Top of RECORDS SUPPLIED

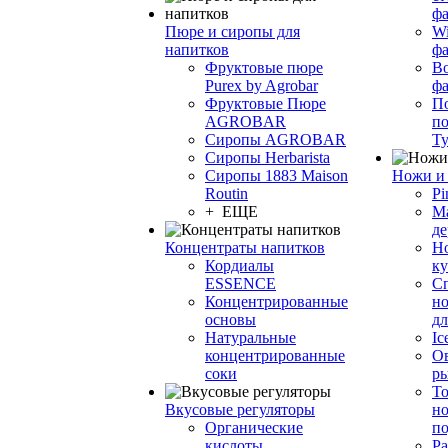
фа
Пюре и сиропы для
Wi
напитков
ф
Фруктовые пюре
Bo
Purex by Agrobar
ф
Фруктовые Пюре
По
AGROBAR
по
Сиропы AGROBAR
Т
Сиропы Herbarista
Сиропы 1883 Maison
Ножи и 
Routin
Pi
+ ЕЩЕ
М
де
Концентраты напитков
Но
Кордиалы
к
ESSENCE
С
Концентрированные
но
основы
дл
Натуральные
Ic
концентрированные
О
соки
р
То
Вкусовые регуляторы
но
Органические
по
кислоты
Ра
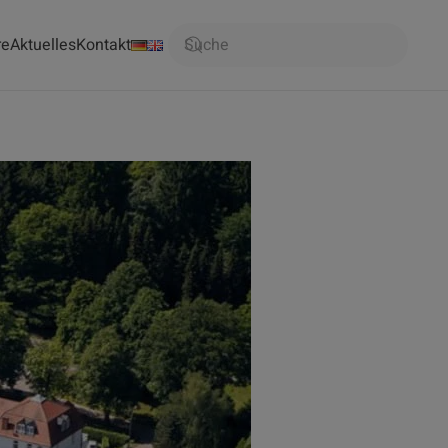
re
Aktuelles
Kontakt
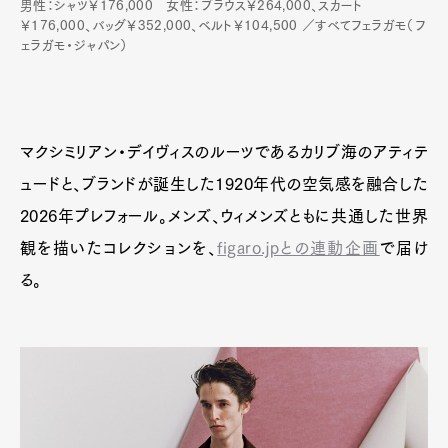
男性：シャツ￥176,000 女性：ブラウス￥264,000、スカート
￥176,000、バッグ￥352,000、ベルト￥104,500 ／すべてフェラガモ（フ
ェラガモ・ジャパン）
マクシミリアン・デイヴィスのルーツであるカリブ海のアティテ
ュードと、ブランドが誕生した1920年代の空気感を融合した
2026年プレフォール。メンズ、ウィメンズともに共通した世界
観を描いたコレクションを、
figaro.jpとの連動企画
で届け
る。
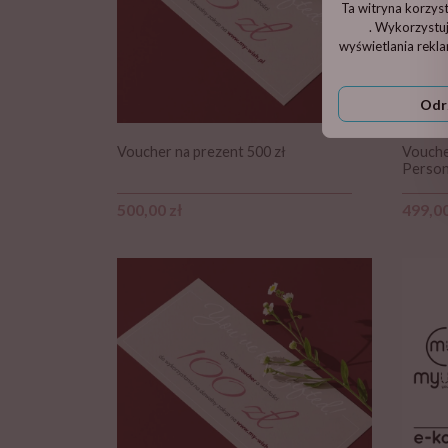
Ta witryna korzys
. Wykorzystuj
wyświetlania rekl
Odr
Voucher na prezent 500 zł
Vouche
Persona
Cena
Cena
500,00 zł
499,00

Bottom of RECORDS SUPPLIED
Top of RECORDS SUPPLIED

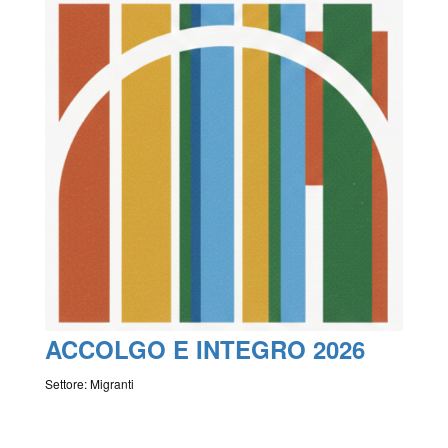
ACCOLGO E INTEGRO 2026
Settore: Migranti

Bottom of RECORDS SUPPLIED

● WHAT YOU HAVE TO DO: Above are records with pictures. Reproduce exactly only the lines from the line with "Натуральные" through the line with "マクシミリアン・デイヴィスのルーツであるカリブ海のアティテ", both ends included, and leave the pictures out.

● OUTPUT OF THE EXERCISE:
Натуральные
Ic
концентрированные
О
соки
р
То
Вкусовые регуляторы
но
Органические
по
кислоты
Ра
re
Aktuelles
Kontakt
男性：シャツ￥176,000 女性：ブラウス￥264,000、スカート
￥176,000、バッグ￥352,000、ベルト￥104,500 ／すべてフェラガモ（フ
ェラガモ・ジャパン）
マクシミリアン・デイヴィスのルーツであるカリブ海のアティテ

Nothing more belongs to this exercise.